Notre Dame in particular, and the top catholic schools in general, have far lower total applicant numbers than equivalent academic institutions. This leads to acceptance rates that seem relatively “high” compared to non-Catholic peer schools - though it does not necessarily suggest that it is any easier for any one applicant to gain admission from a qualifications standpoint as the quality of the applicant pool is pretty comparable to peer schools. Don Bishop speaks a lot about how quality of the ND applicant pool is increasing at a higher rate than the overall growth in applications, as ND is increasingly seen and valued for its academics. Having a son in the class of 2022 who graduated from a very competitive private high school (in California) that sends the overwhelming majority of its students to top 25 schools nationally, you would be surprised (or maybe not) how ND is routinely dismissed from consideration - due to its strong Catholic heritage, perception of ND as primarily a “sports” school, and a complete lack of understanding of the quality and breadth of ND’s academics. This is before even addressing the community aspect of ND, which is hard to fully believe unless you visit the school. So you have a lot of kids applying a host of ivies and many of ND’s peer schools who never even give ND a thought. On the other hand, you have a strong core of ND applicants who demonstrate enlightened self selection in seeking to apply to ND, for whom ND truly is their first choice (while having student qualifications that could gain admission to ivies and ND peer schools). This results in the exception yields that ND achieves each year, particularly among schools who don’t have a binding ED option.

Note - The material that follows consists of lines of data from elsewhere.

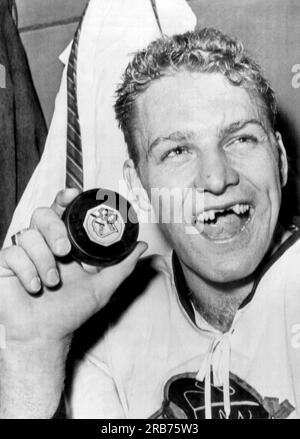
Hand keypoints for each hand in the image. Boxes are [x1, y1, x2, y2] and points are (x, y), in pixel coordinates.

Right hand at [0, 189, 147, 344]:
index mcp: (64, 242)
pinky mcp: (6, 264)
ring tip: (52, 282)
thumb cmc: (71, 312)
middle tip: (63, 251)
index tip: (72, 194)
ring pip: (28, 235)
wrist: (46, 335)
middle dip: (54, 230)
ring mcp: (24, 252)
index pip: (61, 211)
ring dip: (43, 259)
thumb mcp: (102, 287)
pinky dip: (27, 270)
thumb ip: (122, 266)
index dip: (64, 198)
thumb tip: (142, 246)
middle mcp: (43, 243)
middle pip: (42, 215)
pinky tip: (35, 287)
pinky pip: (12, 253)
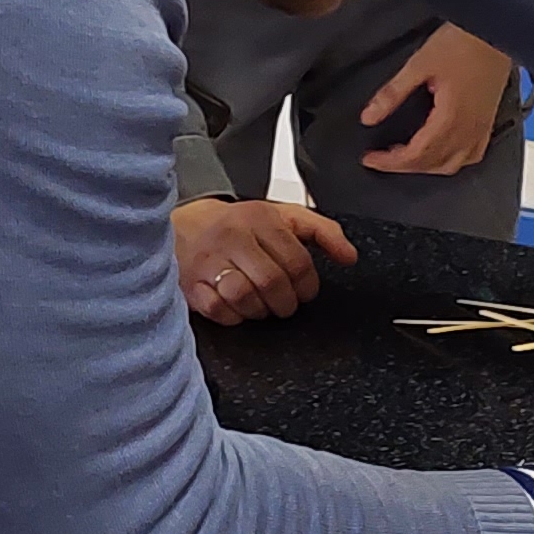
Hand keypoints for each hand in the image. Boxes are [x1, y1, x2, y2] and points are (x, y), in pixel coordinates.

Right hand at [174, 195, 354, 320]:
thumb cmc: (239, 226)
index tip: (305, 291)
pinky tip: (238, 307)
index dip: (307, 285)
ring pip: (244, 297)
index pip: (297, 261)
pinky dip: (233, 316)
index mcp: (259, 219)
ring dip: (260, 310)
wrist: (184, 226)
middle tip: (285, 302)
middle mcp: (233, 237)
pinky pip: (218, 310)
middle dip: (286, 302)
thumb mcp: (283, 217)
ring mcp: (208, 261)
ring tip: (262, 305)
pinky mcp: (190, 284)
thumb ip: (322, 232)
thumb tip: (349, 256)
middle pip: (272, 282)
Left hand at [359, 27, 517, 177]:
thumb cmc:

ND is truly a unique school. But for all of the points noted above (most particularly, the size of the total application pool), it will be a while before ND sees single digit acceptance rates - despite sky high yields that hold back the number of accepted students. And that is just fine with me. As has been famously said by Lou Holtz, “for those who know ND, no explanation is necessary. For those who don’,t no explanation will suffice”. So true.

Morning CC friends!!! Merry Christmas and Happy New Year. Many blessings to all of you.

The number of acceptances caught my attention. My DS is Class of '22 and applied RD. There will be a huge applicant pool for less than 1000 seats. Last year total admits was 3608. So, roughly 1100 slots left! Yikes!

Does anyone know where ND Gateway students fall? They were not rejected or deferred and are told to consider themselves as ND Class of 2023. Just curious…I know we have some smart and very knowledgeable ND parents, future and past students on here!! Happy New Year everyone!!!

“The number of acceptances caught my attention. My DS is Class of '22 and applied RD. There will be a huge applicant pool for less than 1000 seats. Last year total admits was 3608. So, roughly 1100 slots left! Yikes!”

3600 total admits less 1500 REA admits would leave about 2100 admit slots for the RD round.